4. Place the data into columns A and B, starting the numbers at row 3 (you can put column labels in row 1 if you wish). Use column A for the input x data values and column B for the output y data values. Use as many rows as needed for the data; this may be different for different data sets.
5. Spread the formula in cell C3 down to as many rows as the data. (In the Linear Model sheet, C3 has been preset to “=$G$4*A3+$G$3”, a linear formula that uses the value in cell G4 as slope and the value in cell G3 as intercept.)
6. Spread the formulas in cell D3 and E3 down beside the data and model rows. The formula “=B3-C3” in D3 computes the difference between the data and the model (called the residual deviation), and the formula in E3 computes the square of that deviation. These column E values are used to compute (in G13) a numerical average of how well the model fits the data, which is called the standard deviation.
7. Make a graph of the data and model together. Select the data rows in columns A, B, and C, then select the Scatter Plot option from the Chart menu. The data and model points will be different colors, with one of each kind at each horizontal position.
8. Adjust the “parameter” values at the top of column G to move the model close to the data. Each type of model has different parameters (e.g., intercept and slope for linear models), but a similar process of adjustment can used in all cases.

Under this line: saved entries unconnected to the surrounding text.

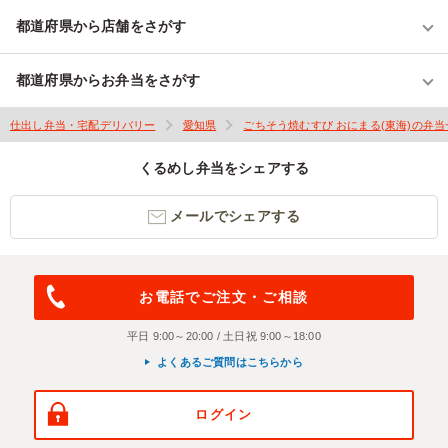
都道府県から店舗をさがす
都道府県からお弁当をさがす
仕出し弁当・宅配デリバリー
愛知県
ごちそう焼むすび おにまる(東海)の弁当
くるめし弁当をシェアする
メールでシェアする
お電話でご注文・ご相談
平日 9:00～20:00 / 土日祝 9:00～18:00
よくあるご質問はこちらから
ログイン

9. Decide if the model used is appropriate for the dataset. A good model will come close over the whole range of input values, with deviations due mainly to noise in the data. If the best parameter settings cannot produce a good model (e.g., a line model fitted to parabolic data), then that model should not be used for predictions. A different model (e.g., a quadratic one) should be tried.
10. Write the mathematical formula for this set of model parameters (e.g., y = 1.4 x + 7.3).